By JAMES LARAKI of NARI
FIJI’s effort to address the adverse impacts of climate change is on track with the endorsement of its National Climate Change Policy by cabinet early this month.
In launching the policy, Minister for Foreign Affairs and International Cooperation, Ratu Inoke Kubuabola, reportedly said that the policy and other related policies that it already had in place in agriculture, land use, forestry, fisheries and water would play an important role in supporting its efforts to reduce adverse impacts of climate change on their economic and social development.
He noted that these policies together would focus on the sustainable management of the country’s natural resources and the establishment of appropriate institutional arrangements for effective implementation and monitoring.
This is reported to be in line with their overall approach towards environmental management in order to address issues that may emanate from natural hazards and unsustainable resource management and utilisation.
Without going into the details of the policy, one area worth mentioning was the inclusion of an implementation framework that identifies the responsible lead agencies and implementing agencies.
This implementation framework will serve as a guide to organise its stakeholders when it comes to implementation.
We believe this a step in the right direction and commend our fellow Pacific islands nation for coming up with such as a policy.
We hope all other Pacific island countries and territories, including Papua New Guinea will need to follow suit.
This is not to say that we are not doing anything on this front, we have made efforts already but we need to show more commitment in implementation.

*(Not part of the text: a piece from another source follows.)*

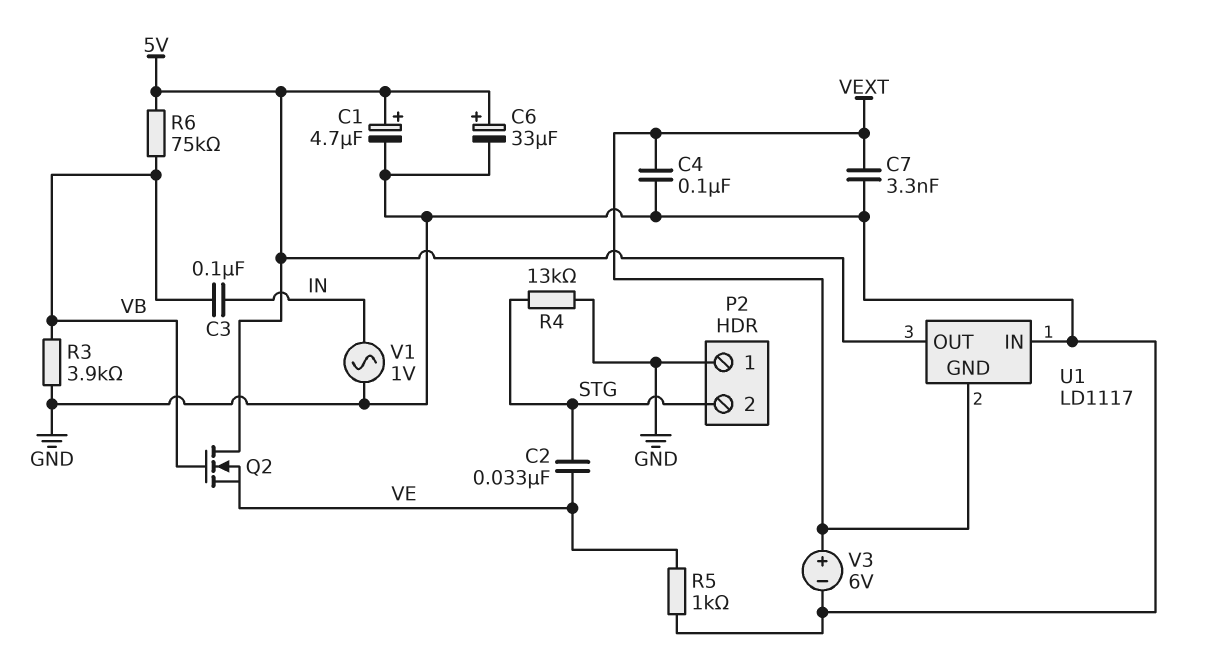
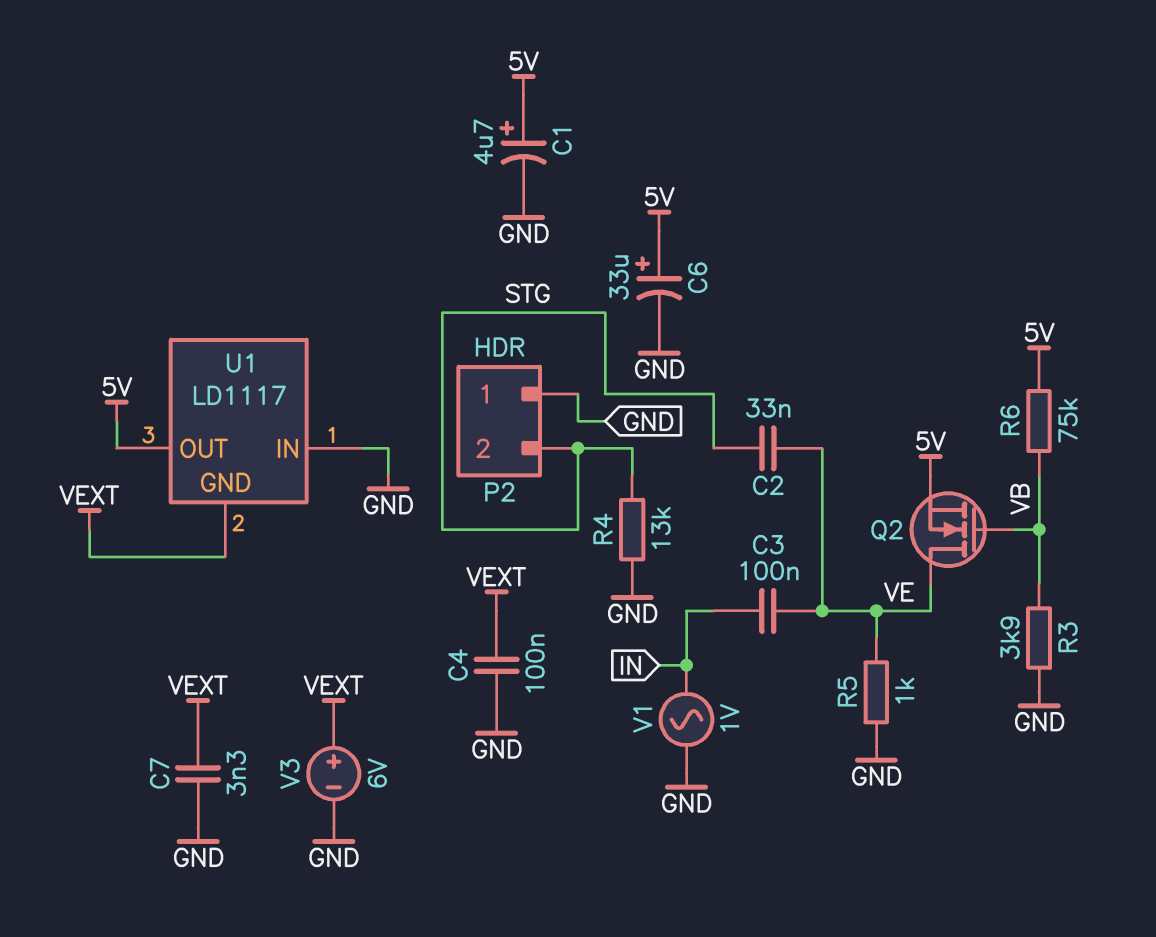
C3: 100nF (IN, VB) -> 100nF (IN, VE)
Q2: NMOS (G VB, D 5V, S VE) -> NMOS (G VB, D VE, S 5V)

Such action is becoming increasingly necessary as climate change constitutes one of the greatest barriers to sustainable development in the country and the region.
It is putting our biodiversity and ecosystems at risk.
Climate change is expected to bring about an increase in the frequency and intensity of extreme events such as flooding, droughts and cyclones.
|A farmer planting sweet potato vines on a mound in Tambul, Western Highlands. Climate change will have an impact on food security, thus our farmers must be engaged in any response activities on the impacts of climate changes.|
Whilst we may be considered as insignificant contributor to climate change, the region has been classified as highly vulnerable to its impacts.
This is likely to have severe implications on our economic growth, as we rely heavily on our natural resources.
Our economy and livelihood are based around fisheries, forestry and agriculture.
As demonstrated by Fiji, PNG needs to have a multi-disciplinary approach and a well-established government position on issues and policies required to address the impacts of climate change. We need to have in place clearly defined roles of stakeholders, both in the short and long term.
We have to develop frameworks that reflect current and emerging climate change issues at the local, national and international level.
We need to have a policy that provides a platform for coordination among sectors and direction on national positions and priorities regarding climate change mitigation and adaptation.
We are fortunate to have regional organisations such as the South Pacific Regional Environment Programme (SPREP), Secretariat of the Pacific Community (SPC), and University of South Pacific (USP), which are already implementing regional climate change programmes that support the development of our national programmes and policies.
Any national climate change policy developed should be providing the necessary guidelines for all sectors to ensure that current and expected impacts of climate change are considered in planning and implementing our programmes.
Such policies should also encourage relevant sectors to contribute in mitigating initiatives as part of our contributions to global efforts to reduce greenhouse gas emissions.
It is obvious that current administrative and institutional frameworks relating to climate change activities are operating separately and need to be more effectively integrated and coordinated.
The absence of our own climate change policy may be slowing our efforts for effective coordination, which could hinder our efforts to address climate change systematically at the national level.
We believe having own policy should set the platform for dialogue and collaboration among stakeholders through organised planning and implementation of national and local climate change related programmes.
Such policy would also support us meeting our international obligation to the United Nations Framework Convention on Climate Change and other conventions such as the Convention on Biological Diversity and the United Nations Convention to Combat Desertification.
We need to have a policy that defines clear objectives and accompanying strategies to facilitate the mainstreaming of climate change issues into relevant sectors and to support the provision of necessary technical and financial resources to this end.
Most importantly we need to develop a policy with wide consultation with all stakeholders.
Our communities, farmers, women, and resource owners must be engaged from the beginning. Their voices have to be taken into consideration in national climate change policy and must been seen part of our efforts to addressing the impacts of climate change.
Let us avoid the practice in the past of developing policies and strategies that were aimed at addressing problems, without analysing their implications when it comes to implementing them. We need to have a policy that is put together by all concerned, including a well defined implementation framework clearly defining the roles of all sectors.